Avec son shoegaze délicat et mélodique, la bande de Neil Halstead aime noyer ses mélodies dans des vagues de reverb, tout en soignant toujours le travail des textures, les harmonies limpides et les voix aériennes. Leur prestation sur la scène du Fort il y a dix ans, nous avait laissé fort belle impression. Nul doute que cette année encore, le sourire lumineux de Rachel Goswell l’éclairera à nouveau dans le crépuscule tombant sur le Fort.

Slowdive, Scène du Fort – 21h20

The Kills ressuscités ?

The Kills – Photo : Myles Hendrik

Oui, La Route du Rock aime The Kills (et peut être réciproquement) puisque ce ne sera pas moins que la quatrième venue du duo composé d’Alison Mosshart aka VV et Jamie Hince aka Hotel sur la scène du Fort. Si la dernière fois, en 2011, c’était sous des trombes d’eau, on s’en souvient, le duo, qui a bien souvent occupé la scène médiatique pour autre chose que sa musique, avait réussi à nous faire oublier l’eau ruisselant sur (voire sous) nos ponchos.

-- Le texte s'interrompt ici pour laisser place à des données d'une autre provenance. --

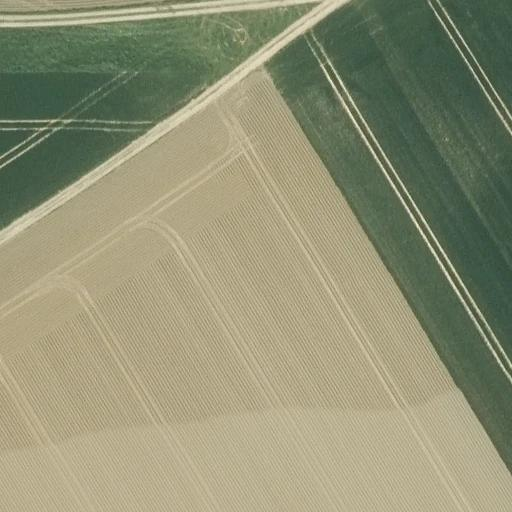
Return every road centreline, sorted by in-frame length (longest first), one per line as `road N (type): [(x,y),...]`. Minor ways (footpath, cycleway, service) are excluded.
road 1 (track): [(346,0),(0,243)]
road 2 (track): [(270,0),(83,20),(0,18)]
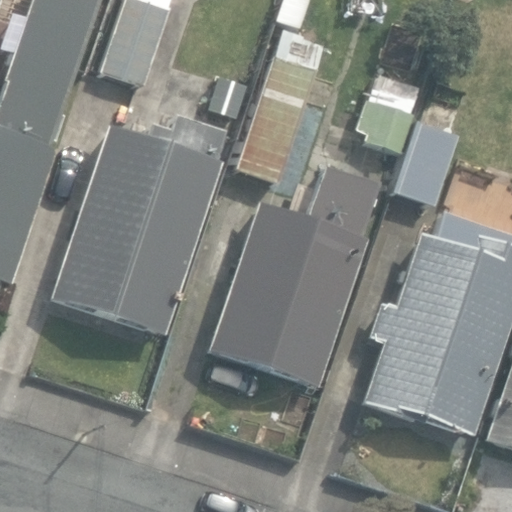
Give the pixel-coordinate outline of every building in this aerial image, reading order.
[(0,287),(4,289),(50,153),(42,150),(93,0),(28,0),(0,83),(4,85),(0,96),(0,287)] [(121,0),(97,78),(140,92),(169,0),(121,0)] [(230,175),(273,189),(310,73),(267,59),(230,175)] [(423,123),(451,135),(462,109),(434,97),(423,123)] [(358,148),(395,159),(408,118),(361,104),(351,137),(360,140),(358,148)] [(45,302),(159,340),(218,167),(212,165),(222,138),(167,120),(163,133),(144,127),(139,143),(103,131),(45,302)] [(389,199),(430,212),(452,140),(411,127),(389,199)] [(202,355),(313,393),(365,243),(356,240),(373,189),(321,171),(302,224),(253,207),(202,355)] [(511,240),(437,216),(428,243),(411,238),(388,310),(380,308),(378,313),(374,311),(365,338),(370,339),(368,345),(375,347),(356,406),(390,417),(390,414),(467,439),(511,301),(511,240)] [(511,349),(479,446),(511,457),(511,349)]
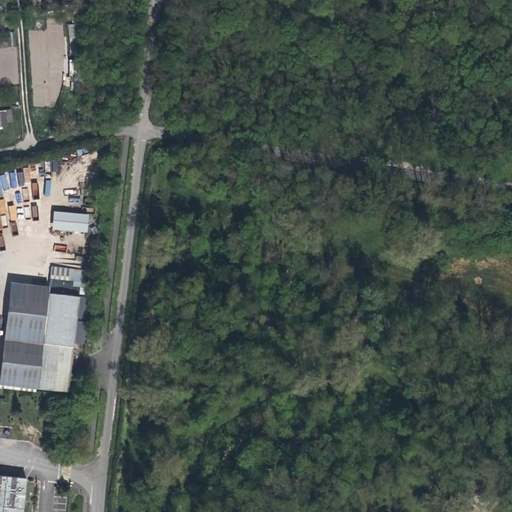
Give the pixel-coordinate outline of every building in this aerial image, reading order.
[(77,52),(76,24),(69,24),(70,53),(77,52)] [(28,31),(33,107),(60,106),(58,75),(49,75),(46,30),(28,31)] [(0,110),(0,126),(13,126),(11,110),(0,110)] [(52,214),(51,231),(86,234),(87,218),(52,214)] [(66,393),(78,298),(70,297),(71,288),(72,282),(49,279),(48,285),(38,391),(66,393)] [(38,391),(48,285),(10,281),(0,387),(38,391)] [(79,288),(71,288),(70,297),(78,298),(79,288)] [(0,511),(21,511),(25,480),(0,477),(0,511)]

Après cinq albums qui avaient su trouver un large public, Keep On Your Mean Side (2003), No Wow (2005), Midnight Boom (2008), Blood Pressures (2011), puis Ash & Ice (2016) en mêlant blues crasseux, rock garage et énergie punk en retenue et en imposant un style à base de compos lo-fi, d’une guitare aux riffs lourds et poisseux, et d’une boîte à rythmes minimaliste, le duo n’avait pas donné de nouvelles discographiques pendant 7 ans… jusqu’à l’an dernier.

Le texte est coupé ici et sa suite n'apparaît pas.